DIRECTIONS:
The lines below starting at the line containing "161 768 39.83" and ending at the line containing "980 865 29.78" are to be repeated exactly, with both ends kept and nothing else added.

** DATASET EXCERPTS follows **

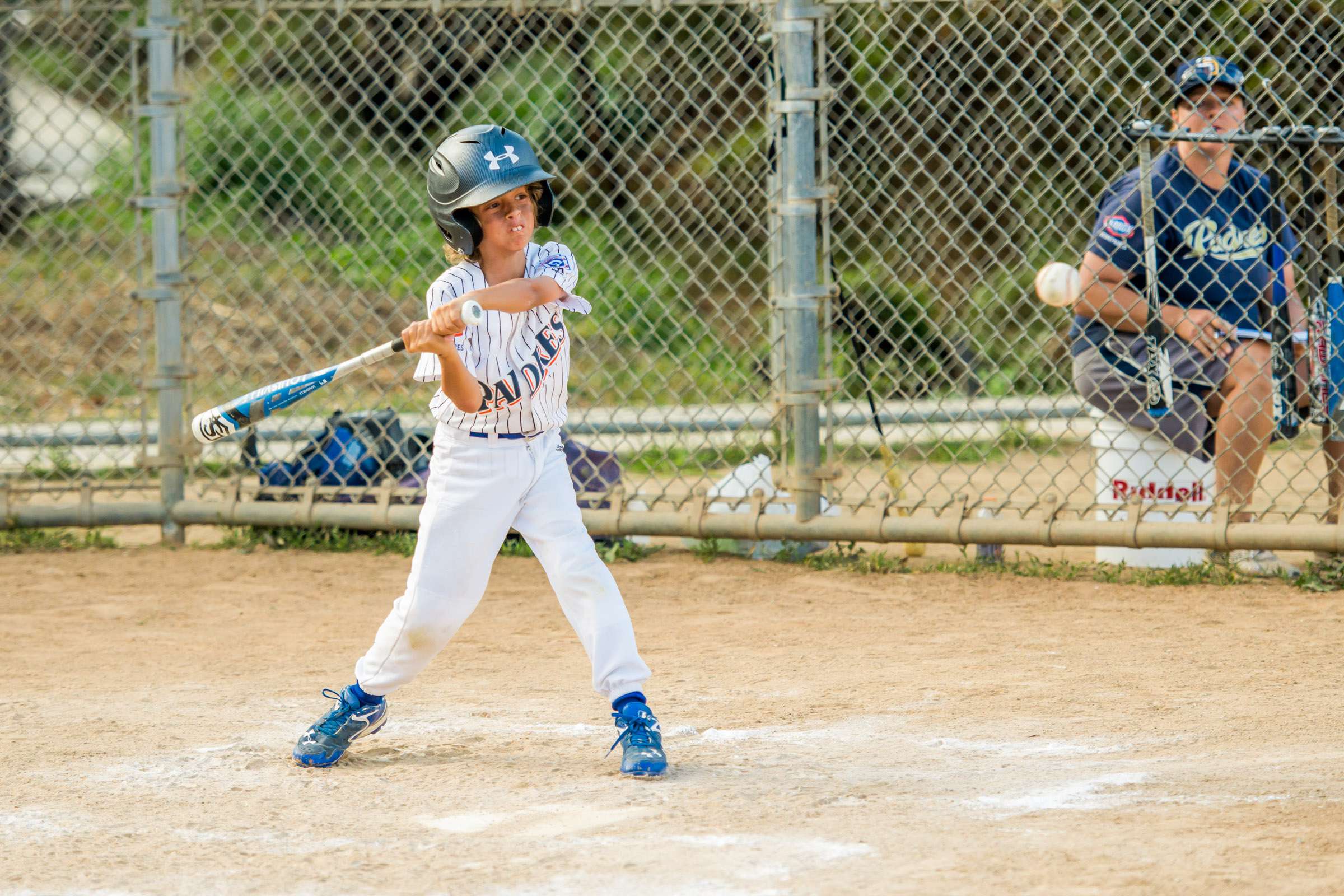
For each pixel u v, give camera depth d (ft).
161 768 39.83
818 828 32.91
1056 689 47.75
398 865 31.30
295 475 79.61
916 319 134.00
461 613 39.22
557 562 39.27
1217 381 67.36
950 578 67.87
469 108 141.38
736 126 141.69
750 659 53.52
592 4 78.84
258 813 35.55
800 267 70.28
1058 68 112.37
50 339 133.59
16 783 38.47
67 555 76.38
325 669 52.90
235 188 146.20
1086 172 111.86
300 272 143.64
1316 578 64.23
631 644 39.19
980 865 29.78
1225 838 31.12
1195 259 67.87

** End of DATASET EXCERPTS **

ANSWER SECTION:
161 768 39.83
818 828 32.91
1056 689 47.75
398 865 31.30
295 475 79.61
916 319 134.00
461 613 39.22
557 562 39.27
1217 381 67.36
950 578 67.87
469 108 141.38
736 126 141.69
750 659 53.52
592 4 78.84
258 813 35.55
800 267 70.28
1058 68 112.37
50 339 133.59
16 783 38.47
67 555 76.38
325 669 52.90
235 188 146.20
1086 172 111.86
300 272 143.64
1316 578 64.23
631 644 39.19
980 865 29.78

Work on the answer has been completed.